The Spies Among Us – Introducing The Spies in the Harry Potter Series


Spies have unique motivations, loyalties, and behaviors just like all of us. A famous Chinese general named Sun-Tzu described 5 types of spies as far back as the 4th century B.C.!  We’ve already discussed one of the biggest undercover agents in the Harry Potter series, Severus Snape, the double agent. But what about the other spies in Harry Potter? In this blog series, we’ll analyze some of the most important Harry Potter spies using content from Chapter 39 of Harry Potter and the Art of Spying!

Mundungus Fletcher

The Spy for Hire (or Money): Mundungus Fletcher

In a system where you get what you want through material gain, money can be a significant incentive. We are not just talking about the incentive of holding a job and getting a paycheck here. We are talking about individuals who spy for financial compensation, usually a fairly large amount of money. (Aldrich Ames was promised over $2 million to provide classified information to the Soviets; yet, amazingly, some of the spies caught in the United States have spied for a ridiculously low amount of money.)

> Instructions
1. According to the blog post, how many types of spies did Sun-Tzu describe?
2. Transcribe the blog post between "In a system" and "amount of money.)", inclusive.
The material bears no relation to the blog post.

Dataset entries
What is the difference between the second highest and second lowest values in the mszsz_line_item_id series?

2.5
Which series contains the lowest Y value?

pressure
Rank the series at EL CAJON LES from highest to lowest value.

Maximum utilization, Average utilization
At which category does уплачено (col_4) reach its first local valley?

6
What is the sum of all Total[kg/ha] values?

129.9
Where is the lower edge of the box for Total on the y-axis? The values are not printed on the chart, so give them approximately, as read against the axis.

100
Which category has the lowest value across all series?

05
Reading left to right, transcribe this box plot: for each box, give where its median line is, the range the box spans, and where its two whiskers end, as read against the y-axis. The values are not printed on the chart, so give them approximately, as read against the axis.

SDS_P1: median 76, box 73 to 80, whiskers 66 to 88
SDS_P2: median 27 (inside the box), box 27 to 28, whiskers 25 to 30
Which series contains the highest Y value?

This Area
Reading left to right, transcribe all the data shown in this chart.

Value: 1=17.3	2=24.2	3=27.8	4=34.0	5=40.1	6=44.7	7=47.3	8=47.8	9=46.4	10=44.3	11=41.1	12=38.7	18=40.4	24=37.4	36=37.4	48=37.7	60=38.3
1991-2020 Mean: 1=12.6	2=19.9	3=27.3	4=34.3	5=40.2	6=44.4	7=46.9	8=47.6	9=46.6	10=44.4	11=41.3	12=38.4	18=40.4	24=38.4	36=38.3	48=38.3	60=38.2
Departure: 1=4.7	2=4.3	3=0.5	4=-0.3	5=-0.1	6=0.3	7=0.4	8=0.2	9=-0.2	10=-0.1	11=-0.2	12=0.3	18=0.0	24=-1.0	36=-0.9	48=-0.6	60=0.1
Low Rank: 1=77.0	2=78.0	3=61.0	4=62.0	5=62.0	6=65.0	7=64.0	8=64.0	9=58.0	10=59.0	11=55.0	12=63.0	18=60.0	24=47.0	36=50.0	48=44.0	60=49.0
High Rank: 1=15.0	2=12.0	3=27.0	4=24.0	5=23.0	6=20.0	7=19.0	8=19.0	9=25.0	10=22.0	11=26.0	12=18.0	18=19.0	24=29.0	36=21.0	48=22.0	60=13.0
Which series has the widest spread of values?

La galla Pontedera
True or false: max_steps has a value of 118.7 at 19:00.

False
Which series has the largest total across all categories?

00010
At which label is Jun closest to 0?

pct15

> Answers by item number
1. Five.

2.
In a system where you get what you want through material gain, money can be a significant incentive. We are not just talking about the incentive of holding a job and getting a paycheck here. We are talking about individuals who spy for financial compensation, usually a fairly large amount of money. (Aldrich Ames was promised over $2 million to provide classified information to the Soviets; yet, amazingly, some of the spies caught in the United States have spied for a ridiculously low amount of money.)